Duck and Cover

Das Rad
Adios al Futuro
U.K. DISCUS RECORDS DISCUS 94 CD (2020)

Looking like he’s just french-kissed the third rail, our cover star “Shock-Headed Peter” bids you a frazzled welcome to Das Rad‘s second outing. He was the subject of an eventual million-selling (and much translated) book of cautionary tales for children, which was penned by Heinrich Hoffman. And the unpleasantness within its pages is easily the equal of anything experienced in a U.K. “Public Information Film” of the early seventies, barring of course “The Spirit of Dark and Lonely Water”. That’s a given.

Sharing space with an inner panel showing portraits of various political crackpots ‘n’ despots (clue: one of these four lovelies exited earlier this year…), everything (let’s not forget the title!) points towards a ‘going to hell in a handcart’ mindset. But as this trio: comprising the mega-ubiquitous, multi-instrumentalist Martin Archer, along with Nick Robinson (ex Dig vis drill) and Steve Dinsdale (Ork of the Upper Atmos./Radion Massacre Int.), are a purely instrumental project, any displays of dissatisfaction with the way the world’s cogs are grinding can only be conveyed through the accompanying artwork and the emotions generated by the trio’s mastery over standard g/b/d, winds and electronics. Not such an easy undertaking, but like-minded concerns such as Last Exit, the U.K.’s Red Square and Massacre (another Laswellian outfit), weren’t exactly that backward in coming forward, were they?

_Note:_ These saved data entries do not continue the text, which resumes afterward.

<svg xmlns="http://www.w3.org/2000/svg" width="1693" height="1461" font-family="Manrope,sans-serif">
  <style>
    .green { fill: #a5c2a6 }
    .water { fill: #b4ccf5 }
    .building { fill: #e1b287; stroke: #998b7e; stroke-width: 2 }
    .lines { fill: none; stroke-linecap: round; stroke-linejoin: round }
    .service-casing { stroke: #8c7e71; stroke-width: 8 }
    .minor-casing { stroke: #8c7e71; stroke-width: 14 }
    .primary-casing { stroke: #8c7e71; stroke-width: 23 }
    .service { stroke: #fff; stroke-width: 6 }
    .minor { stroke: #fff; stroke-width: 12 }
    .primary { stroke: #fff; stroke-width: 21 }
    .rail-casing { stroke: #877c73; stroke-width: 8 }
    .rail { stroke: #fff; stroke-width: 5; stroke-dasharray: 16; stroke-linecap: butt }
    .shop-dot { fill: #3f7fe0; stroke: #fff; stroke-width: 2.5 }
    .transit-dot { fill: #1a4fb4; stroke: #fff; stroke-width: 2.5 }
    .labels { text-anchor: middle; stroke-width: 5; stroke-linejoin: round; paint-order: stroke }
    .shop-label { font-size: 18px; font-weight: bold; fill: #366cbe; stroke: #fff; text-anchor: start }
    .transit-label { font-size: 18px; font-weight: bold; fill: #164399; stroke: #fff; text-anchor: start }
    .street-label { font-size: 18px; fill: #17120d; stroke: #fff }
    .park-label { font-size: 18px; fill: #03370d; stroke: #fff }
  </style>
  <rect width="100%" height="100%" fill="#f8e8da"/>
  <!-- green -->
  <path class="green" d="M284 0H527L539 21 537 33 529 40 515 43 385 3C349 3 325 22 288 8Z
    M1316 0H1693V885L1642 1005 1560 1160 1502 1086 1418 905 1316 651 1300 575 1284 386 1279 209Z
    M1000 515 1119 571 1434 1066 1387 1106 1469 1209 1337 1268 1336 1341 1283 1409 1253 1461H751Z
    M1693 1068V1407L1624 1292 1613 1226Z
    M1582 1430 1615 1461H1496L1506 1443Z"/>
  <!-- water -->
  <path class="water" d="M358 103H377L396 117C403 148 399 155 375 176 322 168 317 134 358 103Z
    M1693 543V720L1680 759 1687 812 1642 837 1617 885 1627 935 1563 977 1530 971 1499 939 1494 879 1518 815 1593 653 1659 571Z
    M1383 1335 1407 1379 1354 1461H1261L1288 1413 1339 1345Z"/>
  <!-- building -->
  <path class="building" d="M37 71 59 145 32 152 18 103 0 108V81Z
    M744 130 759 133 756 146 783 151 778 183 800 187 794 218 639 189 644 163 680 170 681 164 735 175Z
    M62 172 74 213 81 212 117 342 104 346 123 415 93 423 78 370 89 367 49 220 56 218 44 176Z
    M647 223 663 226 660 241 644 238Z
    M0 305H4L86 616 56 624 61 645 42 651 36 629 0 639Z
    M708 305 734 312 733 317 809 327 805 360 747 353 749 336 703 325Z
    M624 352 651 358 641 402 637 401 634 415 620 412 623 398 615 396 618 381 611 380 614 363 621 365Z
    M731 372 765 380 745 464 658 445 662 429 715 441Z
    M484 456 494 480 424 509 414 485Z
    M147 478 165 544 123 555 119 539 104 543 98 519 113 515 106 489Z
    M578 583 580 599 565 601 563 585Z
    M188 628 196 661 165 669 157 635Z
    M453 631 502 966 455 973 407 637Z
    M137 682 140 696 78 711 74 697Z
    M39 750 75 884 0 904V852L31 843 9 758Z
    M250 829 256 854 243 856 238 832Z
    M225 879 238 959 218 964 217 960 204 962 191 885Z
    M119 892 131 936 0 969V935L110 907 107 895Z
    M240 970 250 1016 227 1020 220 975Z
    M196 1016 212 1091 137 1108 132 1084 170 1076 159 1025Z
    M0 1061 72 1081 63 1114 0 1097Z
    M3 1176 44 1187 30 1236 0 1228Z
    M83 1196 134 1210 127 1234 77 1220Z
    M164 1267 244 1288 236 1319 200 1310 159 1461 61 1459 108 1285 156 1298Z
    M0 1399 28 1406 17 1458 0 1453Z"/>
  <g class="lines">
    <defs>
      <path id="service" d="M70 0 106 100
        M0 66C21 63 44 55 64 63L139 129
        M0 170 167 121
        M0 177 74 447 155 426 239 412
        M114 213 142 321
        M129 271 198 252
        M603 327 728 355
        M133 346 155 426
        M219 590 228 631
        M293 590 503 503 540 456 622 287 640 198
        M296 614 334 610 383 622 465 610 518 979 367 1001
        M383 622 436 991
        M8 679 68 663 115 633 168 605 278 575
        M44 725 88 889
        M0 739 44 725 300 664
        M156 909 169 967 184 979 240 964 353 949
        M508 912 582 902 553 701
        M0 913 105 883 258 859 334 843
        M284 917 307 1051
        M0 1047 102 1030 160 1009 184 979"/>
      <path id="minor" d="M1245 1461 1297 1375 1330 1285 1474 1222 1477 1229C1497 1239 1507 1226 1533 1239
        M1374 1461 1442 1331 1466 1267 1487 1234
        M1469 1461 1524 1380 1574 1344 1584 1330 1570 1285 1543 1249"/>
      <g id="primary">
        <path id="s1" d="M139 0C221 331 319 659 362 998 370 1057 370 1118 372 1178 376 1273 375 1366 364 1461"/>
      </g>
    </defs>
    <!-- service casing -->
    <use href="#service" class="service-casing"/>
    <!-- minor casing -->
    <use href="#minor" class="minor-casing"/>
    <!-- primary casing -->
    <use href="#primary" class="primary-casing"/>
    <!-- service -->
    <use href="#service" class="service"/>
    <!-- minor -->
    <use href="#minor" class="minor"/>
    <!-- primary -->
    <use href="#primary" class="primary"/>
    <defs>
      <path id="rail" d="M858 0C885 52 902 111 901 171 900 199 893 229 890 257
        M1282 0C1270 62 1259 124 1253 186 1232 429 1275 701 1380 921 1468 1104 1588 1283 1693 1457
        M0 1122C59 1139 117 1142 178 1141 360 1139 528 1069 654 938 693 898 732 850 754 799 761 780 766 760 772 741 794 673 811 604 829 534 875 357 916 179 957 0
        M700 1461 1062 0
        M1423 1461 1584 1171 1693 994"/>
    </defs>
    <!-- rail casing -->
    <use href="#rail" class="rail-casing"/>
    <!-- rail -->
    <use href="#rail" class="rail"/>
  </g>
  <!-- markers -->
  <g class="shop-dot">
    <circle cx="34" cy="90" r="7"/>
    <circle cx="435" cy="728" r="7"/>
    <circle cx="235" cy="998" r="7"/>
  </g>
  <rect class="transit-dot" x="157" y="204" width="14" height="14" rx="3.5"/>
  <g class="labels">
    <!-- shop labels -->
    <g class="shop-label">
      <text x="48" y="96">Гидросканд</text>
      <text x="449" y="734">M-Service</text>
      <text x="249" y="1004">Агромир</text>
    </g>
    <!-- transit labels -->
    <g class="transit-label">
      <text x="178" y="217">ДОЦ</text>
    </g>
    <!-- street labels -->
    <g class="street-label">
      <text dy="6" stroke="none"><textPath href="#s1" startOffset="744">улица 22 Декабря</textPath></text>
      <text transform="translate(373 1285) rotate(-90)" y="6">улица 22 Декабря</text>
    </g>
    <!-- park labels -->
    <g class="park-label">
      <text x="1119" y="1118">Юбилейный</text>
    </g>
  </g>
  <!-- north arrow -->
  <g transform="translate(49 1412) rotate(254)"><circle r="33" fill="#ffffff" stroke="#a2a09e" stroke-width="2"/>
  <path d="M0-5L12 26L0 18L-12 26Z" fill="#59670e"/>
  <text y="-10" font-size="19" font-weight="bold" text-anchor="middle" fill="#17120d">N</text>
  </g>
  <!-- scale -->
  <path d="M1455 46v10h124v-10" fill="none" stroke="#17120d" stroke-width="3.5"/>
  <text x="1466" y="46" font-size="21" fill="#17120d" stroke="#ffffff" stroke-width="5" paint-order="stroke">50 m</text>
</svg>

With “Adios…” however, on first airing, it comes on less clenched fist and more towards a ‘something’s gotta give’ feel. The peaceful opening passages of “Inside Reverse” very soon crumble and give way to discordant horn lines, mad guitar and suspenseful upper register reverberations that are very reminiscent of late period Henry Cow. “Deuce of Gears” (not on a pack of playing cards I’ve ever shuffled – is it from an industrially-inclined tarot set?), is more percussive/tentative with again, Nick’s guitar growling malevolently in the background. Multi-tracked saxes on the title track (accidentally?) edge towards Donny McCaslin’s work on Bowie’s swansong, while “Rothko Strobe/Another Place” is a nightmarish melange of blurred/indistinct images which are just the right soundtrack for when our unthinking secret agent hero knocks back the drugged cocktail…

And by the way, the threesome admits that any slight delay in dotting the I’s and crossing the T’s on these sessions can apparently be attributed to the occasional, though I’m sure gentlemanly squabble over who gets to use the mellotron (“The King of the Keyboards”). Now that’s the best excuse I’ve ever encountered! Excellent!